Cybersecurity Key Business Ideology

Key Concepts:
Business Impact Analysis (BIA). BIA predicts the consequences of a disruption to your business function(s) and process, and then gathers information needed to develop recovery strategies. Potential loss scenarios should be identified during a Risk Assessment. Include not only policies but determinations of terms like MTD, RPO, and RTOs. MTD is basically how long can your business system be offline before the data is worthless. RTO is the amount of time it takes a business to recover the business systems(s). RPO defines how much data loss the business can withstand or, more simply, how often items are being backed up and or replicated in your database. A BIA gives you a prioritization of bringing your business systems back to life.
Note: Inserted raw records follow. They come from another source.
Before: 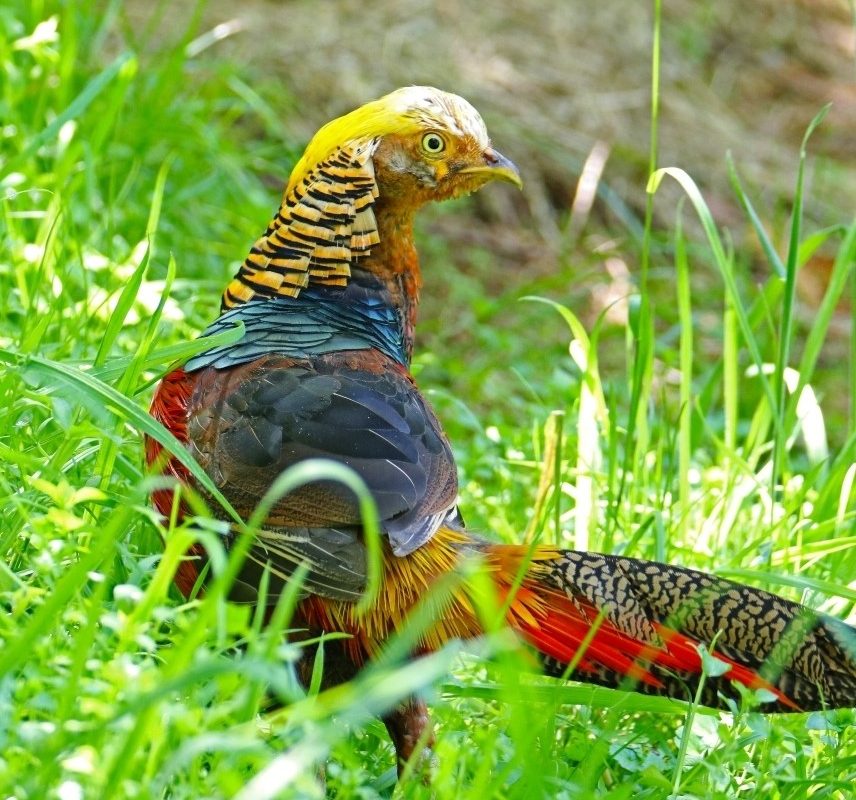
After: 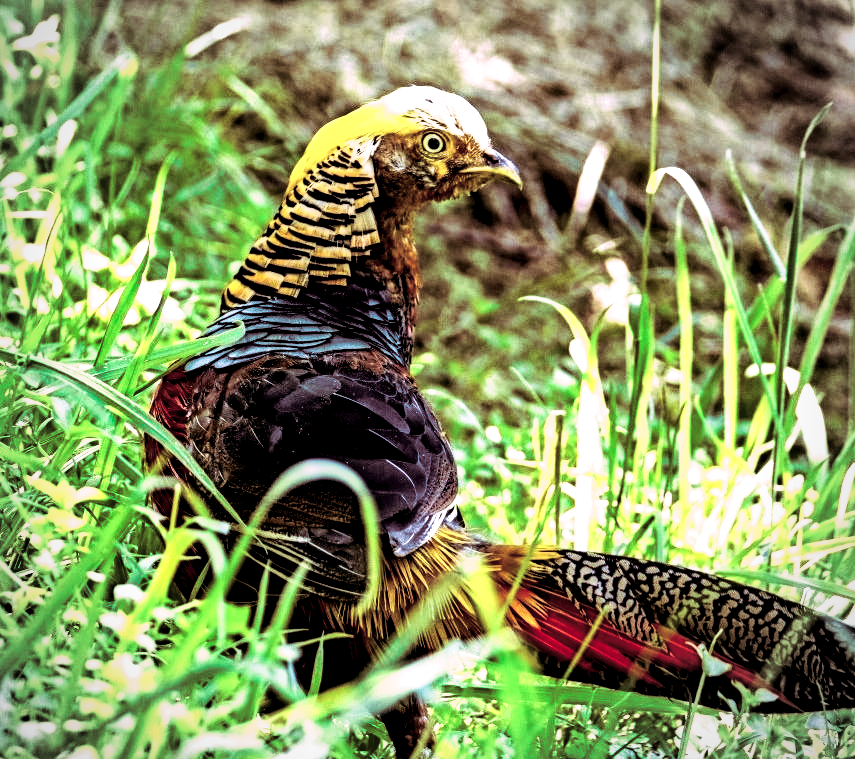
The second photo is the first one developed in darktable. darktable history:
white balance: red 1.05, blue 1.072
local contrast: shadows 185%, detail 225%
split-toning: highlights › hue 298.8°, highlights › saturation 0.73, compress 41.76%
velvia: on, module defaults
shadows and highlights: shadows 43.71, white point adjustment -1.46, soften with gaussian
crop and rotate: top 0%, bottom 5.097%
vignetting: fall-off radius 45%, brightness -0.33
tone curve: curves: ch0 [(0, 0.032) (0.078, 0.052) (0.236, 0.168) (0.43, 0.472) (0.508, 0.566) (0.66, 0.754) (0.79, 0.883) (0.994, 0.974)]; ch1 [(0, 0) (0.161, 0.092) (0.35, 0.33) (0.379, 0.401) (0.456, 0.456) (0.508, 0.501) (0.547, 0.531) (0.573, 0.563) (0.625, 0.602) (0.718, 0.734) (1, 1)]; ch2 [(0, 0) (0.369, 0.427) (0.44, 0.434) (0.502, 0.501) (0.54, 0.537) (0.586, 0.59) (0.621, 0.604) (1, 1)], color space Lab, independent channels, preserve colors none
Confidentiality (C), Integrity (I), and Availability (A) or CIA. The (National Institute of Science and Technology (NIST) uses a CIA triad that represents the three pillars of information security: Confidentiality, Integrity, and Availability, as follows:

A hand is shown next to a computer screen.

Figure 1 BUSINESS DATA

A triangle with the words data, integrity and confidentiality in it.

Confidentiality

Preserving authorized restrictions on business information access and disclosure, including means for protecting personal privacy and proprietary information for the business. In cybersecurity, confidentiality refers to the safeguarding of business data and information against unauthorized disclosure, access, or usage. It is one of the core principles of cybersecurity. Confidentiality is important to protect personal and proprietary business information from undesired entities. Cyber professionals depend on confidentiality to protect business data, networks, and computer systems from attack.

Integrity

Guarding against improper business data information modification or destruction and ensuring information non-repudiation and authenticity. Non-repudiation is a regulatory notion commonly used in cybersecurity and refers to the service that confirms the origin and integrity of data. It assures that no party can deny sending or receiving a communication using encryption and digital signatures. It cannot also contest the legitimacy of its digital signature on a document.

Availability

Ensuring timely and reliable business data access to and use of business data information. Availability in cybersecurity is the ability of authorized users to access and use business data and systems as intended. It is one of the three basic functions of security management that are present in all systems. Availability is important for maintaining the business operations and productivity of any business.